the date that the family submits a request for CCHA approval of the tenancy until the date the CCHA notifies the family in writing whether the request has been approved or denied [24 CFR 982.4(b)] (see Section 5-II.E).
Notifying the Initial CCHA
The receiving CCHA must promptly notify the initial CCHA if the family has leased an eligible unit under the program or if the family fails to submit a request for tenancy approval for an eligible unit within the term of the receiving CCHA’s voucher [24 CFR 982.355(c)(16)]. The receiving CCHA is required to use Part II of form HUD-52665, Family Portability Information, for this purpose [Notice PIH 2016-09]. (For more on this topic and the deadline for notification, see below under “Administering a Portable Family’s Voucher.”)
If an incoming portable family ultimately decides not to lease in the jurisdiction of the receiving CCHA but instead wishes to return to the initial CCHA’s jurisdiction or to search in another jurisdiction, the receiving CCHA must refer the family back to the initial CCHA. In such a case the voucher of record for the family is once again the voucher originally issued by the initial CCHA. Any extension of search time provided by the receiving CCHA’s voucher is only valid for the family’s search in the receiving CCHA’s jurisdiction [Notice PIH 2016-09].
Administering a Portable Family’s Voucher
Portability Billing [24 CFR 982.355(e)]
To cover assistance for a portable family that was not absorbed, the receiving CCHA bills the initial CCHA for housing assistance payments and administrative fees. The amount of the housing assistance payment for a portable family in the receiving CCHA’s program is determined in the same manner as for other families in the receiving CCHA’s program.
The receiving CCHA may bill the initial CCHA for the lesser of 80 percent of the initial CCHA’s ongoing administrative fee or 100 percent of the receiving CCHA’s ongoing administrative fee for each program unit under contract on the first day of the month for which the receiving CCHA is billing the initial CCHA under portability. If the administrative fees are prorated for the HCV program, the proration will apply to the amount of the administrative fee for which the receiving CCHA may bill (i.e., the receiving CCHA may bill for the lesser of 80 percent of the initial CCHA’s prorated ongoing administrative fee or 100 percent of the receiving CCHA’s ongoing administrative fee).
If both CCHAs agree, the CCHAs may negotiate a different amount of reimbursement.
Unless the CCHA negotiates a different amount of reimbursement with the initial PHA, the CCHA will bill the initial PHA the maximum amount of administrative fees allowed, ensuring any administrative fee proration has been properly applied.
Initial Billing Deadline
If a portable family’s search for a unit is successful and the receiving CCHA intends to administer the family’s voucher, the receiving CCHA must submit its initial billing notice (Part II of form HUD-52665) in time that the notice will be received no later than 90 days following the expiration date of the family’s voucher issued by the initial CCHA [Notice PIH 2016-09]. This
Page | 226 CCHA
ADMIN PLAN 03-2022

· · · ·

§ Goal of the exercise:
Read the entries and show each line that mentions "Administering".

§ Finished task:
The receiving CCHA must promptly notify the initial CCHA if the family has leased an eligible unit under the program or if the family fails to submit a request for tenancy approval for an eligible unit within the term of the receiving CCHA’s voucher [24 CFR 982.355(c)(16)]. The receiving CCHA is required to use Part II of form HUD-52665, Family Portability Information, for this purpose [Notice PIH 2016-09]. (For more on this topic and the deadline for notification, see below under “Administering a Portable Family’s Voucher.”)
Administering a Portable Family’s Voucher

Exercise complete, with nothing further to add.